Stored items
= = = = = = =

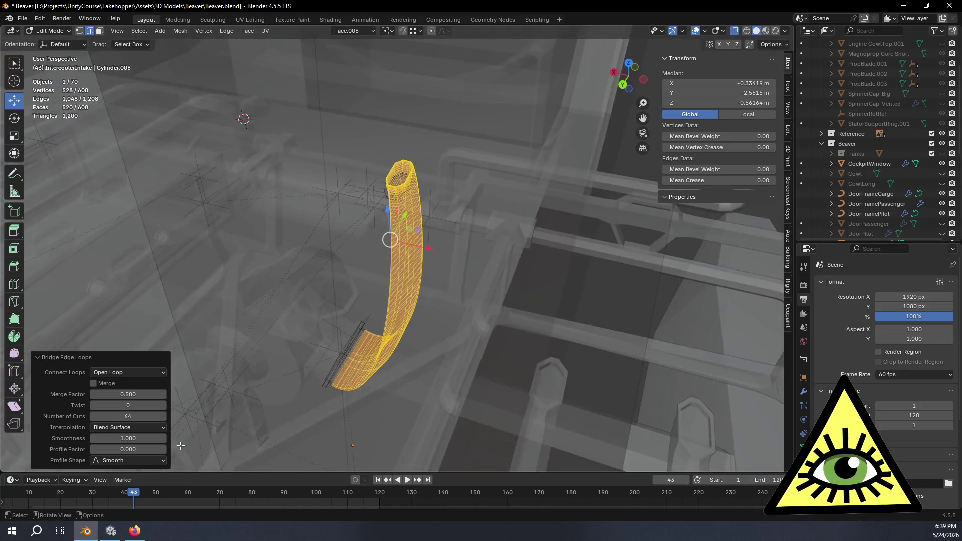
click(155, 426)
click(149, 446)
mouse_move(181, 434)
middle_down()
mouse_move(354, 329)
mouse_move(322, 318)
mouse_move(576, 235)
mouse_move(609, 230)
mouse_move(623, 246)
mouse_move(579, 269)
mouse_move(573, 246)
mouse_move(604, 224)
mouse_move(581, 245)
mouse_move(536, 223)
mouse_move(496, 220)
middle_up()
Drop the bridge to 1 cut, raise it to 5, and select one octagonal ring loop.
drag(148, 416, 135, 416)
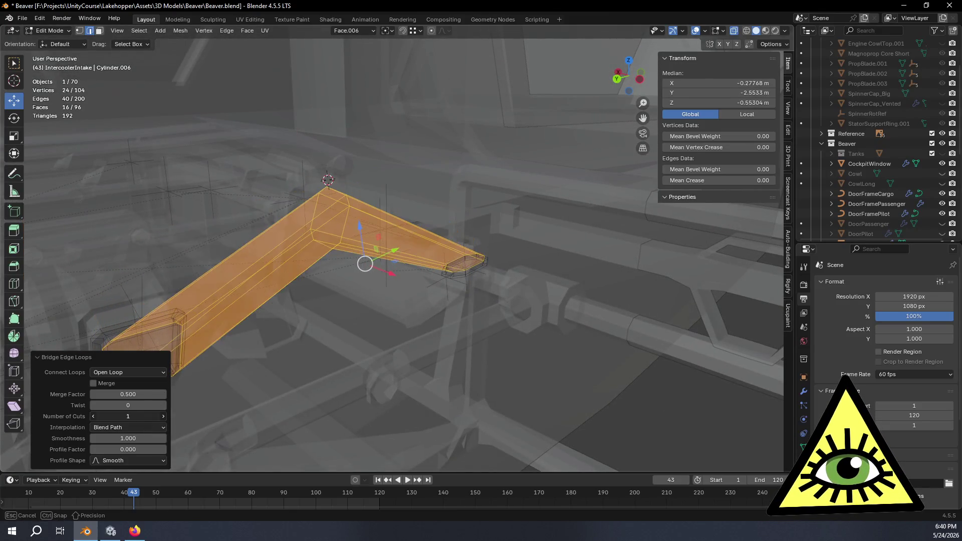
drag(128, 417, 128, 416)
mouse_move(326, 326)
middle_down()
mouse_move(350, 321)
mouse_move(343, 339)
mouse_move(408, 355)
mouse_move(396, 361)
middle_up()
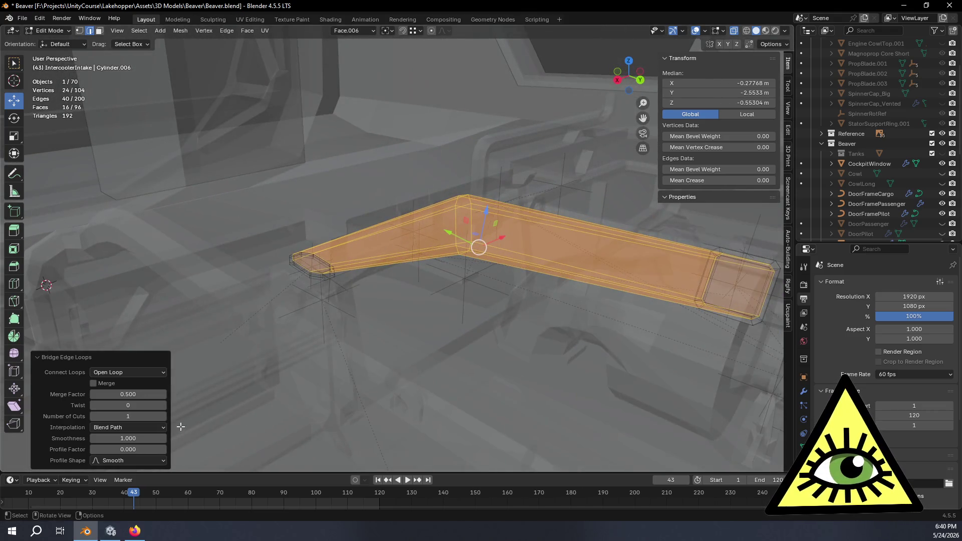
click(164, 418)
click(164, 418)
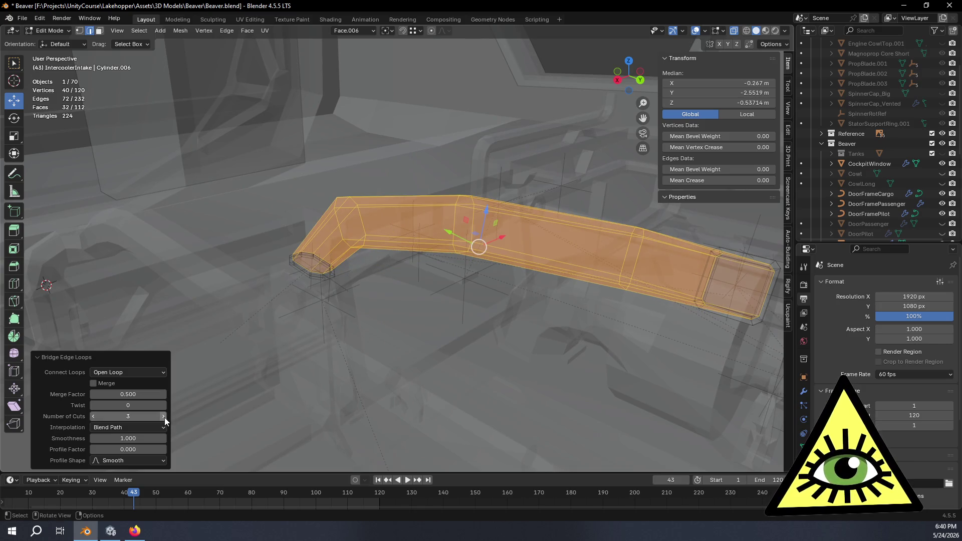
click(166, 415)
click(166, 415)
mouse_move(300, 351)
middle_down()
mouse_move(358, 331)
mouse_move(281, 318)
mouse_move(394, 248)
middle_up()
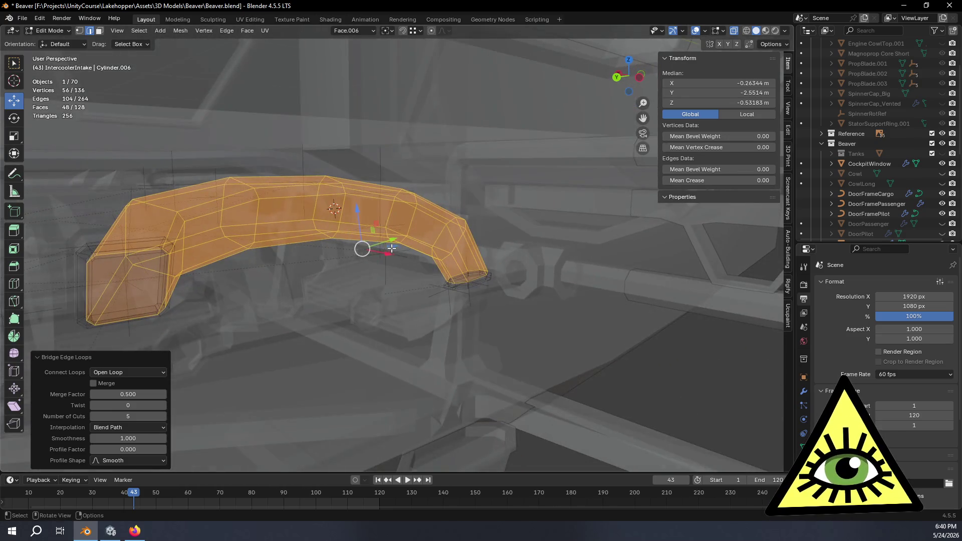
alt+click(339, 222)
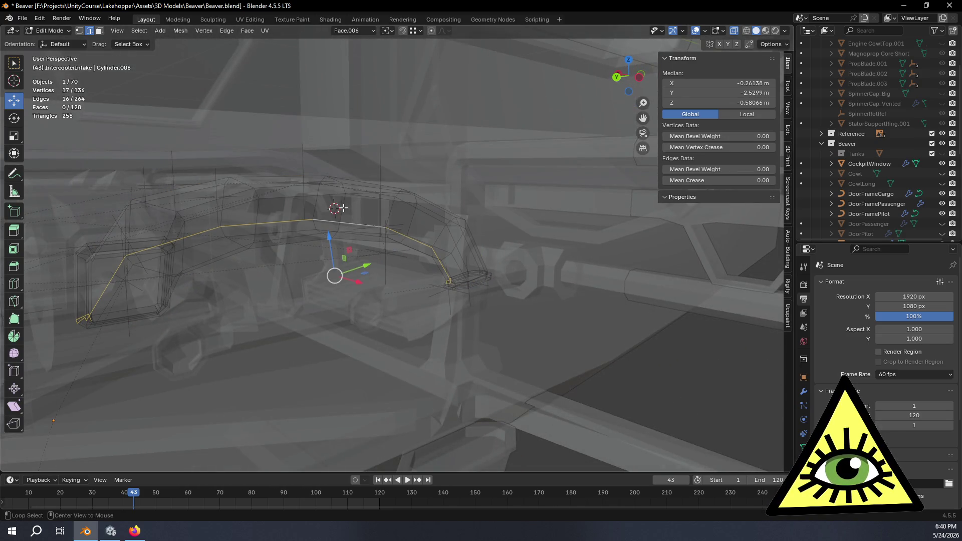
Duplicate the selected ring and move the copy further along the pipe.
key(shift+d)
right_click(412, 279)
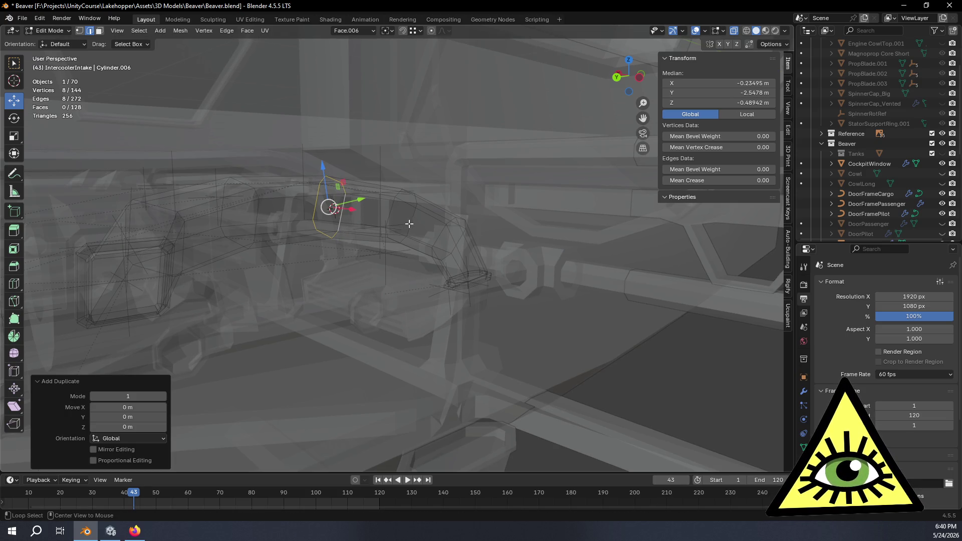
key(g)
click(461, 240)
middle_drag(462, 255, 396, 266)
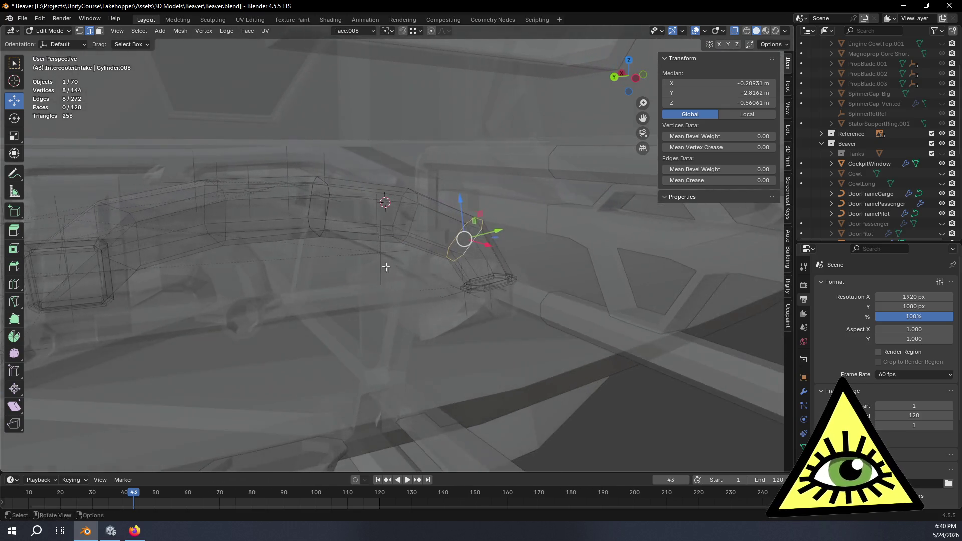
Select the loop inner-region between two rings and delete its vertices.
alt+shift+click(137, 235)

= = = = = = =

## EXERCISE
Set down again, word for word, every line from the one with "mouse_move(358, 331)" to the one with "middle_drag(462, 255, 396, 266)" in the entries above, and omit the pictures.

## OUTPUT OF THE EXERCISE
mouse_move(358, 331)
mouse_move(281, 318)
mouse_move(394, 248)
middle_up()
alt+click(339, 222)
Duplicate the selected ring and move the copy further along the pipe.
key(shift+d)
right_click(412, 279)
key(g)
click(461, 240)
middle_drag(462, 255, 396, 266)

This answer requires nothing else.